# Anyone know of a good HDTV component splitter?



## bpratt (Nov 20, 2004)

I just purchased a second HDTV for the bedroom and would like to split the component output from my HR10-250 so I can feed two TVs. I did a search on Google and found many ranging in price from $6 to several thousand. My HDMI connection is bad and I would just like to find a good component splitter. Any suggestions?


----------



## Dssturbo1 (Feb 23, 2005)

hdtvsupply.com has a good selection


----------



## golf4dj (Nov 6, 2005)

I bought a passive unit through Radio Shack. If I recall correctly it was around $70. The nice thing is that it had 4 inputs with 2 outputs. I have one output running through a 50ft component cable to my plasma with another output going to a small bathroom LCD. It works great. To be honest I do not really notice any degraded signal going through the unit compared to simply hooking the 50ft cable directly from the HR10-250 to the plasma.


----------



## altan (Jan 5, 2003)

bpratt said:


> I just purchased a second HDTV for the bedroom and would like to split the component output from my HR10-250 so I can feed two TVs. I did a search on Google and found many ranging in price from $6 to several thousand. My HDMI connection is bad and I would just like to find a good component splitter. Any suggestions?

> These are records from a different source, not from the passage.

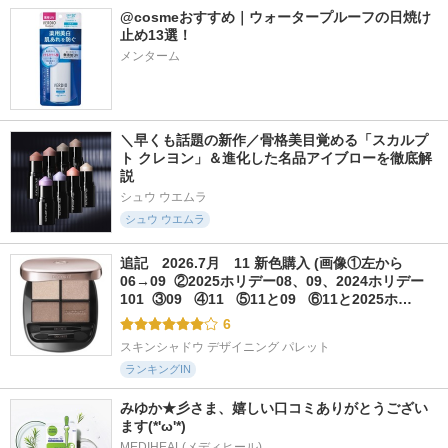
@cosmeおすすめ｜ウォータープルーフの日焼け
止め13選！
メンターム
＼早くも話題の新作／骨格美目覚める「スカルプ
ト クレヨン」＆進化した名品アイブローを徹底解
説
シュウ ウエムラ
シュウ ウエムラ
追記　2026.7月　11 新色購入 (画像①左から
06→09  ②2025ホリデー08、09、2024ホリデー
101  ③09   ④11   ⑤11と09   ⑥11と2025ホ…
6
スキンシャドウ デザイニング パレット
ランキングIN
みゆか★彡さま、嬉しい口コミありがとうござい
ます(*'ω'*)
MEDIHEAL(メディヒール)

I purchased the inday HDDA-2 (http://www.inday.com/hdda2/hdda2.htm) and am very happy with it. My HR10-250 goes into the HDDA-2 and then I run about 25 feet from each of the outputs. One output feeds a front screen projector and the output looks great.

... Altan


----------



## Lee L (Oct 1, 2003)

I want to do the same thing to run a second TV downstairs. I take it that simply using RCA Y-connectors just wont work?


----------



## Mr. Bill (Jan 18, 2006)

I use a simple mechanical switch from Rat Shack that is sold for audio-video switching. I've been using it for my Zenith 318 which does 1080i over component for 3 years now. My Mits only has one 1080i input so I use it to switch w/ my HR10.

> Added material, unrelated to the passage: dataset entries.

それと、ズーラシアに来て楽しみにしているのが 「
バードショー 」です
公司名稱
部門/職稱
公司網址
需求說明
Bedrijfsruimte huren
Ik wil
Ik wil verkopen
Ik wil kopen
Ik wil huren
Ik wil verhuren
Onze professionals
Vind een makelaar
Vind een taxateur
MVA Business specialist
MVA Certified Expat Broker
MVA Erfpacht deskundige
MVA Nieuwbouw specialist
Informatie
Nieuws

The box has red-white-yellow in and out and A-B buttons. Just plug your red-green-blue into the same colors on the box and away you go.

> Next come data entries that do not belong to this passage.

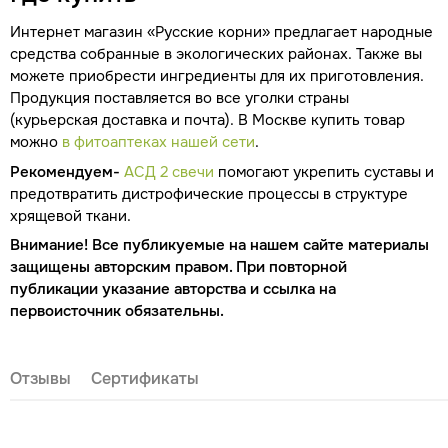
Интернет магазин «Русские корни» предлагает народные
средства собранные в экологических районах. Также вы
можете приобрести ингредиенты для их приготовления.
Продукция поставляется во все уголки страны
(курьерская доставка и почта). В Москве купить товар
можно
в фитоаптеках нашей сети
.
Рекомендуем-
АСД 2 свечи
помогают укрепить суставы и
предотвратить дистрофические процессы в структуре
хрящевой ткани.
Внимание! Все публикуемые на нашем сайте материалы
защищены авторским правом. При повторной
публикации указание авторства и ссылка на
первоисточник обязательны.
Отзывы
Сертификаты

Works perfect and no detectable signal loss or noise. Just reverse the input/output direction of the cables -- out to 2 TVs instead of in from 2 sources.


----------



## Mr. Bill (Jan 18, 2006)

Lee L said:


> I want to do the same thing to run a second TV downstairs. I take it that simply using RCA Y-connectors just wont work?


I know someone who uses a Y connector, but it's for a "next door" setup similar to mine above. I don't know how a long run run would impact it.


----------



## joed32 (Jul 9, 2005)

Monoprice has a component splitter for $6.21 + 5 something shipping. I'm running 6' to the 1st TV and 25' to the 2nd. Works just fine!


----------



## tgibbs (Sep 22, 2002)

I've had good results with the units from Video Storm


----------